# Aufgabe
Bearbeite den Text über keynesianische Wirtschaftspolitik ab den Worten „Antwort: Ja, aber“ bis einschließlich „muß gleichzeitig geschehen.“ und gib diesen Abschnitt wieder, wobei „Etappen“ durch „Phasen“ ersetzt wird.

# Text
Frage: Sie haben einmal geschrieben, daß eine keynesianische Wirtschaftspolitik, also etwa wie die der westeuropäischen Sozialdemokratie in den 70er Jahren, faktisch die einzige Möglichkeit ist, in Ländern wie Venezuela eine Alternative aufzubauen. Gilt das noch?

Antwort: Ja, aber es geht nicht um Keynesianismus allein. Er ist Teil einer Überlebens- und Akkumulationsstrategie, die gleichzeitig drei Aufgaben zu lösen hat: Aufbau sozialistischer Wirtschaftsformen, Verbreitung von sozialistischem Bewußtsein und lateinamerikanische Integration. Das muß parallel bewältigt werden, nicht in Etappen, wie das früher von den kommunistischen Parteien Lateinamerikas vorgeschlagen wurde – erst die bürgerliche Revolution und dann die sozialistische. Nein, das muß gleichzeitig geschehen.

# Bereitgestelltes Material
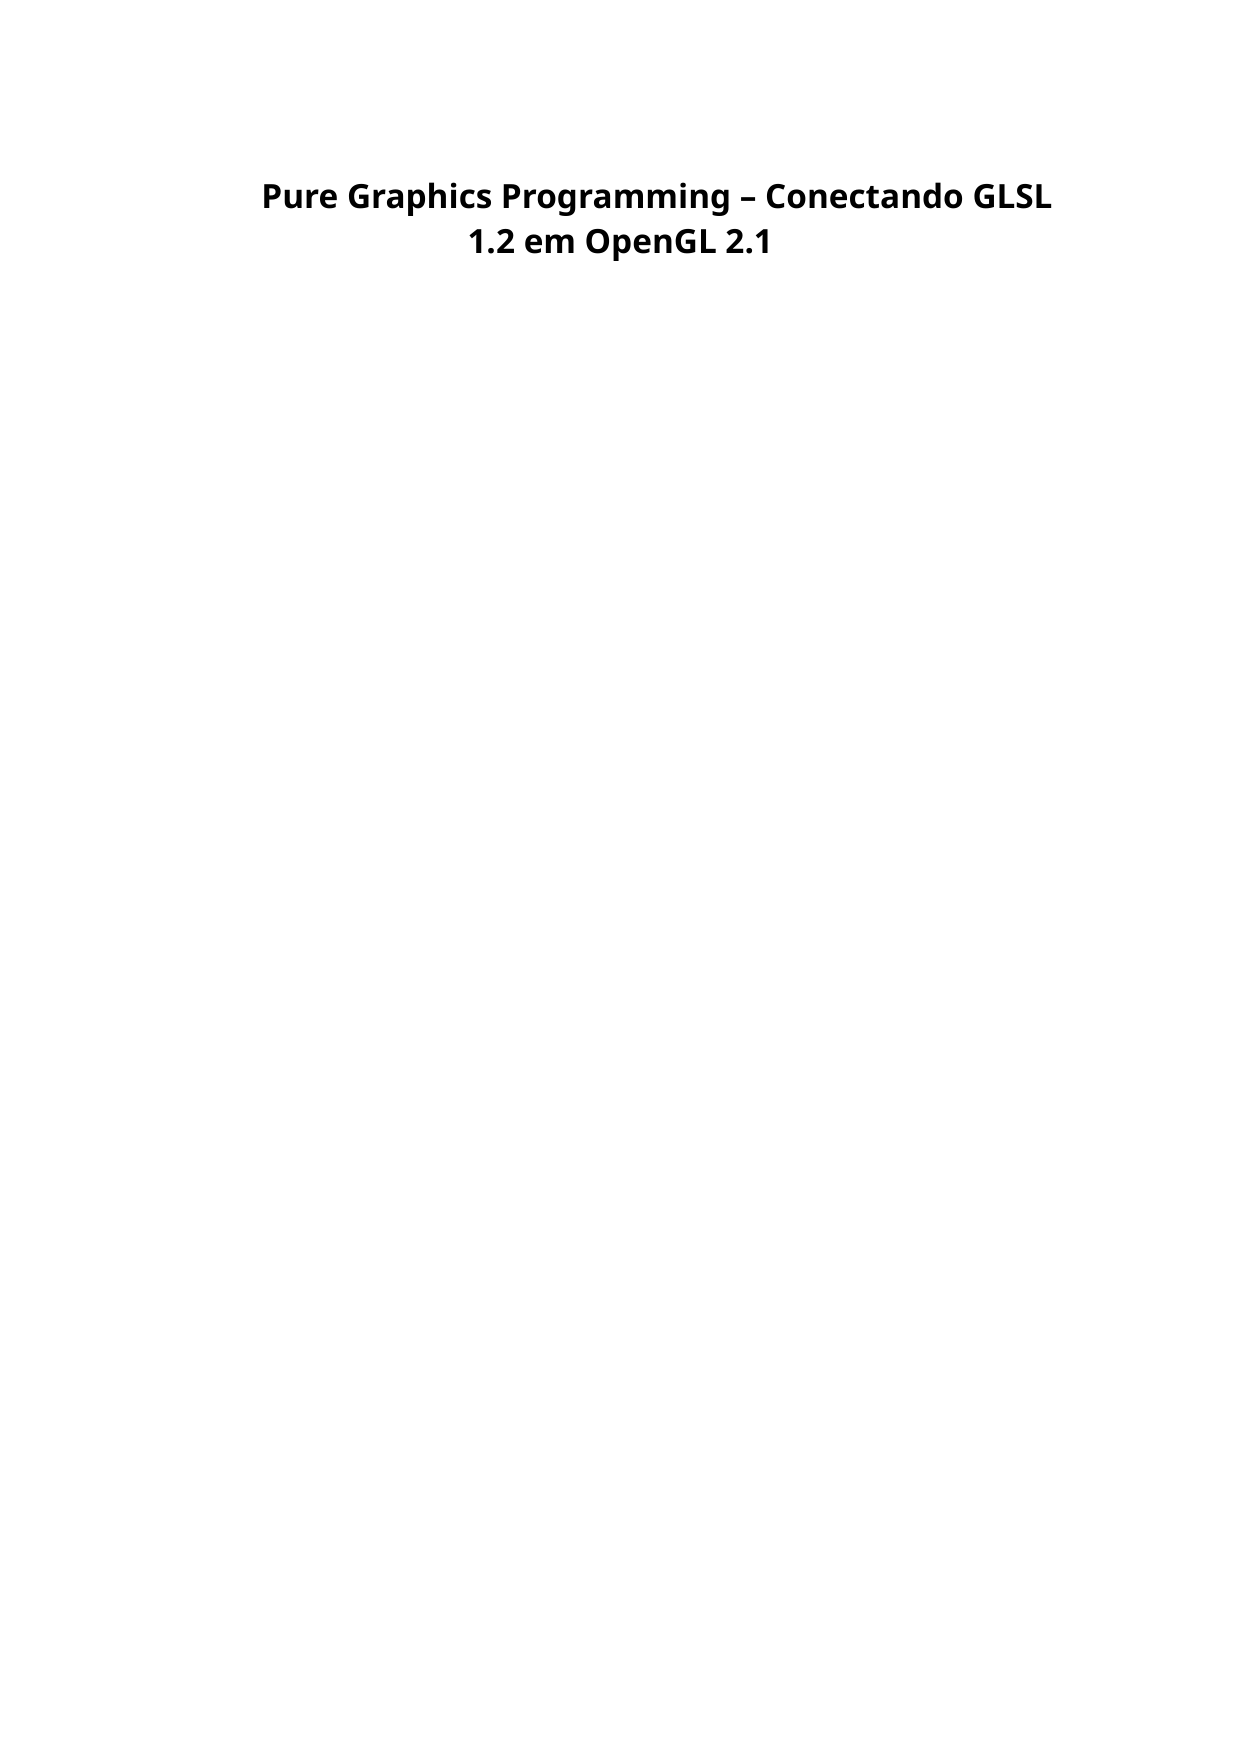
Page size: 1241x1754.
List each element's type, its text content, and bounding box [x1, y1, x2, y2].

# Antwort folgt
Antwort: Ja, aber es geht nicht um Keynesianismus allein. Er ist Teil einer Überlebens- und Akkumulationsstrategie, die gleichzeitig drei Aufgaben zu lösen hat: Aufbau sozialistischer Wirtschaftsformen, Verbreitung von sozialistischem Bewußtsein und lateinamerikanische Integration. Das muß parallel bewältigt werden, nicht in Phasen, wie das früher von den kommunistischen Parteien Lateinamerikas vorgeschlagen wurde – erst die bürgerliche Revolution und dann die sozialistische. Nein, das muß gleichzeitig geschehen.